From: Robert W. L. <rw...@bu...> - 2013-11-01 19:37:40
|
Hi, I am so glad that dmtcp is around because my blcr jobs no longer seem to be working. I have finally finished integrating dmtcp into my batch job manager and I have some hopefully useful feedback. Some of my code relies on customizations to our copy of dmtcp. I'm not sure if they've gotten incorporated into the distribution, but if they have, then you may ignore this: 1. Ability to put the PID into a file (supporting restarts as well when not restoring the PID). 2. Ability to take STDOUT and STDERR files as parameters so that the STDOUT and STDERR of the dmtcp software can be kept separate from the outputs of the process. 3. For my own tracking purposes, I supply a new checkpoint directory upon restart. However in order for me to supply the correct .dmtcp files, I need to parse them out of the script stored in the previous checkpoint directory.
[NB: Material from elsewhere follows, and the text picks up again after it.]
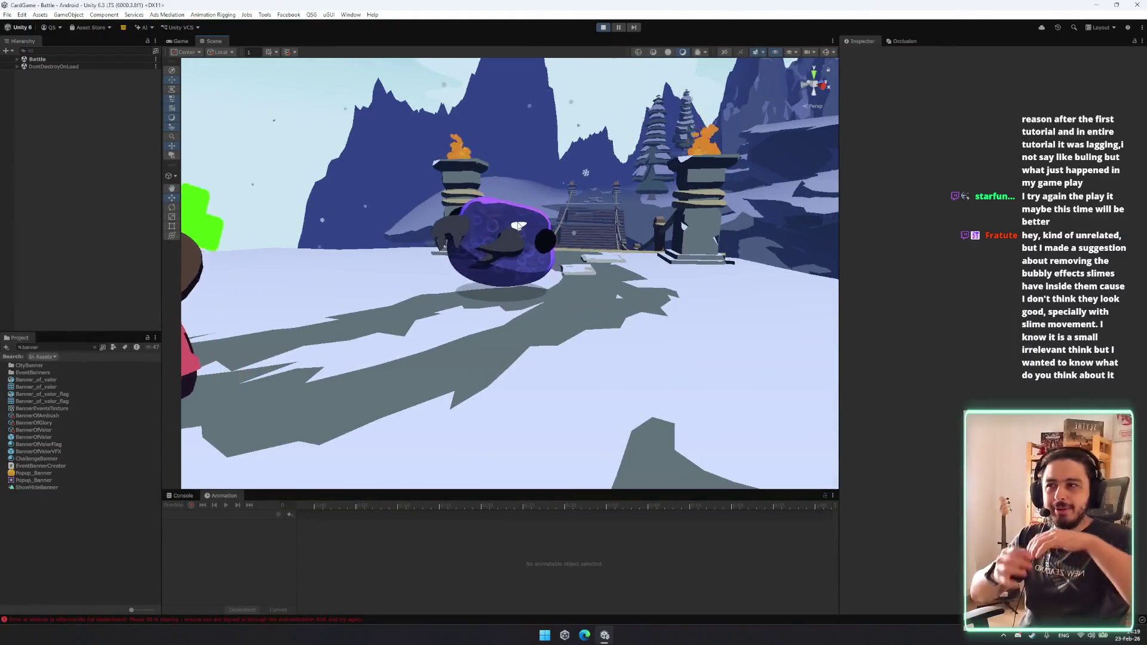
scroll(508, 203, up, 3)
It would be nice if instead, the .dmtcp checkpoint files were kept in the directory I provide upon restart. If 1 is implemented, this will us to monitor progress of the job and end early if it is determined to have finished before the checkpoint time. Also, using this in combination with lsof, it allows us to automatically track the growth of output files. If 2 is implemented, I imagine this would mean that you would no longer have to store separate output files and merge them after completion. Restarts would no longer need to supply the output file(s) for the running process. I can see why some people would prefer separate output files 3 is not as important to me. But it would also allow me to delete previous checkpoint directories if I decide I don't need them anymore. I also wouldn't have to worry about keeping my software up to date if the format of the .sh script changed - breaking my parser. I suppose an alternative to this would be to supply the .dmtcp file locations associated with each run in another output file akin to the port and PID files. Rob |